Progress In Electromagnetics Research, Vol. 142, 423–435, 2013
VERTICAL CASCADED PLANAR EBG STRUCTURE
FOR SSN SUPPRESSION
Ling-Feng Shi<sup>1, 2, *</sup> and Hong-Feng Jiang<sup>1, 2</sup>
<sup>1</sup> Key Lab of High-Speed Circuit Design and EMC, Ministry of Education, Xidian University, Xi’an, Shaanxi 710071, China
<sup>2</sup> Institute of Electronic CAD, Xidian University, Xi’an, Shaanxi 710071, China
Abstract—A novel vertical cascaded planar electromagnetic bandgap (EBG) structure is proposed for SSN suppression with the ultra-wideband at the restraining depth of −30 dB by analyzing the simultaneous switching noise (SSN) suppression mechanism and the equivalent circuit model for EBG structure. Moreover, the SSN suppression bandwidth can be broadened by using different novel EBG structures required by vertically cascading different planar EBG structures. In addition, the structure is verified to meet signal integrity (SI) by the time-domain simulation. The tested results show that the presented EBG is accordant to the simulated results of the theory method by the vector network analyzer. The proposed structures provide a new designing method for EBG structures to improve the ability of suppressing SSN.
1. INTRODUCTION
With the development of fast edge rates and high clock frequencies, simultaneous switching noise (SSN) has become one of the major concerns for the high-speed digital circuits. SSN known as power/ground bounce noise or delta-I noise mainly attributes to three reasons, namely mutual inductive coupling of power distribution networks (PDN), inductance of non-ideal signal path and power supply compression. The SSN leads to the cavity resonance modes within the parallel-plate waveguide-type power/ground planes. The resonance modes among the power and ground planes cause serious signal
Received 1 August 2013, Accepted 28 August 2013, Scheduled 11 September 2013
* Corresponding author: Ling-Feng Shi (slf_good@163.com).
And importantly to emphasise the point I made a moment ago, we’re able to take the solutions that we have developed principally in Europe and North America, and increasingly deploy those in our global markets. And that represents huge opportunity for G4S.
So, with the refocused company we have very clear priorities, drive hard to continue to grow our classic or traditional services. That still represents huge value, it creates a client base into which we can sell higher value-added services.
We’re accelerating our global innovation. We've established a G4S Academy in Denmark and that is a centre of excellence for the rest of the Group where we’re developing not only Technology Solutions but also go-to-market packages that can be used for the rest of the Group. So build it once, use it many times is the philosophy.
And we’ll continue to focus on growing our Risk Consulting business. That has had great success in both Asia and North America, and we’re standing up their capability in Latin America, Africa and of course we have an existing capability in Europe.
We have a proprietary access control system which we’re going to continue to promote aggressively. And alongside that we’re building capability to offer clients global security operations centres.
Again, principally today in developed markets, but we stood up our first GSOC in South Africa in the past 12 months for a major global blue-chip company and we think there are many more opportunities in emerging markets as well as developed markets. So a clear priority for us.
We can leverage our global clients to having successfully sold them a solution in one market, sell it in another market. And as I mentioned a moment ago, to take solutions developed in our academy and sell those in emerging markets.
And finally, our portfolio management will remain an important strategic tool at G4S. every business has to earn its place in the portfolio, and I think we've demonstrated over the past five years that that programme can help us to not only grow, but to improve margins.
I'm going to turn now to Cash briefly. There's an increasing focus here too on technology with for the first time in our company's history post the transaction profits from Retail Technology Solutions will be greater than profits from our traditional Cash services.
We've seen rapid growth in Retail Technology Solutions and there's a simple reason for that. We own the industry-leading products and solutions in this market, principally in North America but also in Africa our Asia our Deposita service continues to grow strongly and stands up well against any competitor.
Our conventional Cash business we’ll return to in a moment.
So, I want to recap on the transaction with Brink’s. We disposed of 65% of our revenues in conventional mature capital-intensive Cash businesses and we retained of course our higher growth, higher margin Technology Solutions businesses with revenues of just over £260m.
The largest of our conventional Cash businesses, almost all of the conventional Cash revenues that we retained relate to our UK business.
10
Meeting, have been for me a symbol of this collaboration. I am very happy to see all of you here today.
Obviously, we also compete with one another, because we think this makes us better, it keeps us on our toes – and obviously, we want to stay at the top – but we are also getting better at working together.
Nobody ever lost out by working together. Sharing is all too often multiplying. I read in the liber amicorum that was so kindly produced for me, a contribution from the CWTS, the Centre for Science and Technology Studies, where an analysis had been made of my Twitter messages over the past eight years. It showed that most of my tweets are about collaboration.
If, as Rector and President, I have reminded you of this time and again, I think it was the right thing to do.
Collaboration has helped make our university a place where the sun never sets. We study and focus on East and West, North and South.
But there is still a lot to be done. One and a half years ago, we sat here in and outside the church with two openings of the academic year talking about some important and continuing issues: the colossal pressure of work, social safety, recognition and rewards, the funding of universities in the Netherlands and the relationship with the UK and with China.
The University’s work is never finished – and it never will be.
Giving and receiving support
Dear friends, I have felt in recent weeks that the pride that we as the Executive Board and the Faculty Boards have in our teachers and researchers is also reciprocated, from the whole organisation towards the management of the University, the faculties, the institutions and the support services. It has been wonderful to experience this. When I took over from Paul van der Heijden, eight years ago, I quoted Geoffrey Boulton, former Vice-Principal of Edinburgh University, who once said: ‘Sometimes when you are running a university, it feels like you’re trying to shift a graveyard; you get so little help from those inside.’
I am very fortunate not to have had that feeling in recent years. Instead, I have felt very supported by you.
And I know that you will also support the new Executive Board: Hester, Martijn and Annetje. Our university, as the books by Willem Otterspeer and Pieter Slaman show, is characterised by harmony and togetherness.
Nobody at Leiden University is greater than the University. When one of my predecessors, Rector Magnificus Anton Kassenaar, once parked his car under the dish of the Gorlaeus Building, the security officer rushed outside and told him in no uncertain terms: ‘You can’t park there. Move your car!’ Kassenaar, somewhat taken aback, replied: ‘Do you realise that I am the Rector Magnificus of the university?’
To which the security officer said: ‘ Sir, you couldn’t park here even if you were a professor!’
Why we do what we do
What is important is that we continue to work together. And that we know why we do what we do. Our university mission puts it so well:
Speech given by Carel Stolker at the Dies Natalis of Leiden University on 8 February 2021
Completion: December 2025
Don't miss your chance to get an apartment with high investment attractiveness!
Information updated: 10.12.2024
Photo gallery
________________
● **Your assignment**
Give every line of the listing again. Keep each one exact.

● **Response area**
Progress In Electromagnetics Research, Vol. 142, 423–435, 2013
VERTICAL CASCADED PLANAR EBG STRUCTURE
FOR SSN SUPPRESSION
Ling-Feng Shi<sup>1, 2, *</sup> and Hong-Feng Jiang<sup>1, 2</sup>
<sup>1</sup> Key Lab of High-Speed Circuit Design and EMC, Ministry of Education, Xidian University, Xi’an, Shaanxi 710071, China
<sup>2</sup> Institute of Electronic CAD, Xidian University, Xi’an, Shaanxi 710071, China
Abstract—A novel vertical cascaded planar electromagnetic bandgap (EBG) structure is proposed for SSN suppression with the ultra-wideband at the restraining depth of −30 dB by analyzing the simultaneous switching noise (SSN) suppression mechanism and the equivalent circuit model for EBG structure. Moreover, the SSN suppression bandwidth can be broadened by using different novel EBG structures required by vertically cascading different planar EBG structures. In addition, the structure is verified to meet signal integrity (SI) by the time-domain simulation. The tested results show that the presented EBG is accordant to the simulated results of the theory method by the vector network analyzer. The proposed structures provide a new designing method for EBG structures to improve the ability of suppressing SSN.
1. INTRODUCTION
With the development of fast edge rates and high clock frequencies, simultaneous switching noise (SSN) has become one of the major concerns for the high-speed digital circuits. SSN known as power/ground bounce noise or delta-I noise mainly attributes to three reasons, namely mutual inductive coupling of power distribution networks (PDN), inductance of non-ideal signal path and power supply compression. The SSN leads to the cavity resonance modes within the parallel-plate waveguide-type power/ground planes. The resonance modes among the power and ground planes cause serious signal
Received 1 August 2013, Accepted 28 August 2013, Scheduled 11 September 2013
* Corresponding author: Ling-Feng Shi (slf_good@163.com).
And importantly to emphasise the point I made a moment ago, we’re able to take the solutions that we have developed principally in Europe and North America, and increasingly deploy those in our global markets. And that represents huge opportunity for G4S.
So, with the refocused company we have very clear priorities, drive hard to continue to grow our classic or traditional services. That still represents huge value, it creates a client base into which we can sell higher value-added services.
We’re accelerating our global innovation. We've established a G4S Academy in Denmark and that is a centre of excellence for the rest of the Group where we’re developing not only Technology Solutions but also go-to-market packages that can be used for the rest of the Group. So build it once, use it many times is the philosophy.
And we’ll continue to focus on growing our Risk Consulting business. That has had great success in both Asia and North America, and we’re standing up their capability in Latin America, Africa and of course we have an existing capability in Europe.
We have a proprietary access control system which we’re going to continue to promote aggressively. And alongside that we’re building capability to offer clients global security operations centres.
Again, principally today in developed markets, but we stood up our first GSOC in South Africa in the past 12 months for a major global blue-chip company and we think there are many more opportunities in emerging markets as well as developed markets. So a clear priority for us.
We can leverage our global clients to having successfully sold them a solution in one market, sell it in another market. And as I mentioned a moment ago, to take solutions developed in our academy and sell those in emerging markets.
And finally, our portfolio management will remain an important strategic tool at G4S. every business has to earn its place in the portfolio, and I think we've demonstrated over the past five years that that programme can help us to not only grow, but to improve margins.
I'm going to turn now to Cash briefly. There's an increasing focus here too on technology with for the first time in our company's history post the transaction profits from Retail Technology Solutions will be greater than profits from our traditional Cash services.
We've seen rapid growth in Retail Technology Solutions and there's a simple reason for that. We own the industry-leading products and solutions in this market, principally in North America but also in Africa our Asia our Deposita service continues to grow strongly and stands up well against any competitor.
Our conventional Cash business we’ll return to in a moment.
So, I want to recap on the transaction with Brink’s. We disposed of 65% of our revenues in conventional mature capital-intensive Cash businesses and we retained of course our higher growth, higher margin Technology Solutions businesses with revenues of just over £260m.
The largest of our conventional Cash businesses, almost all of the conventional Cash revenues that we retained relate to our UK business.
10
Meeting, have been for me a symbol of this collaboration. I am very happy to see all of you here today.
Obviously, we also compete with one another, because we think this makes us better, it keeps us on our toes – and obviously, we want to stay at the top – but we are also getting better at working together.
Nobody ever lost out by working together. Sharing is all too often multiplying. I read in the liber amicorum that was so kindly produced for me, a contribution from the CWTS, the Centre for Science and Technology Studies, where an analysis had been made of my Twitter messages over the past eight years. It showed that most of my tweets are about collaboration.
If, as Rector and President, I have reminded you of this time and again, I think it was the right thing to do.
Collaboration has helped make our university a place where the sun never sets. We study and focus on East and West, North and South.
But there is still a lot to be done. One and a half years ago, we sat here in and outside the church with two openings of the academic year talking about some important and continuing issues: the colossal pressure of work, social safety, recognition and rewards, the funding of universities in the Netherlands and the relationship with the UK and with China.
The University’s work is never finished – and it never will be.
Giving and receiving support
Dear friends, I have felt in recent weeks that the pride that we as the Executive Board and the Faculty Boards have in our teachers and researchers is also reciprocated, from the whole organisation towards the management of the University, the faculties, the institutions and the support services. It has been wonderful to experience this. When I took over from Paul van der Heijden, eight years ago, I quoted Geoffrey Boulton, former Vice-Principal of Edinburgh University, who once said: ‘Sometimes when you are running a university, it feels like you’re trying to shift a graveyard; you get so little help from those inside.’
I am very fortunate not to have had that feeling in recent years. Instead, I have felt very supported by you.
And I know that you will also support the new Executive Board: Hester, Martijn and Annetje. Our university, as the books by Willem Otterspeer and Pieter Slaman show, is characterised by harmony and togetherness.
Nobody at Leiden University is greater than the University. When one of my predecessors, Rector Magnificus Anton Kassenaar, once parked his car under the dish of the Gorlaeus Building, the security officer rushed outside and told him in no uncertain terms: ‘You can’t park there. Move your car!’ Kassenaar, somewhat taken aback, replied: ‘Do you realise that I am the Rector Magnificus of the university?’
To which the security officer said: ‘ Sir, you couldn’t park here even if you were a professor!’
Why we do what we do
What is important is that we continue to work together. And that we know why we do what we do. Our university mission puts it so well:
Speech given by Carel Stolker at the Dies Natalis of Leiden University on 8 February 2021
Completion: December 2025
Don't miss your chance to get an apartment with high investment attractiveness!
Information updated: 10.12.2024
Photo gallery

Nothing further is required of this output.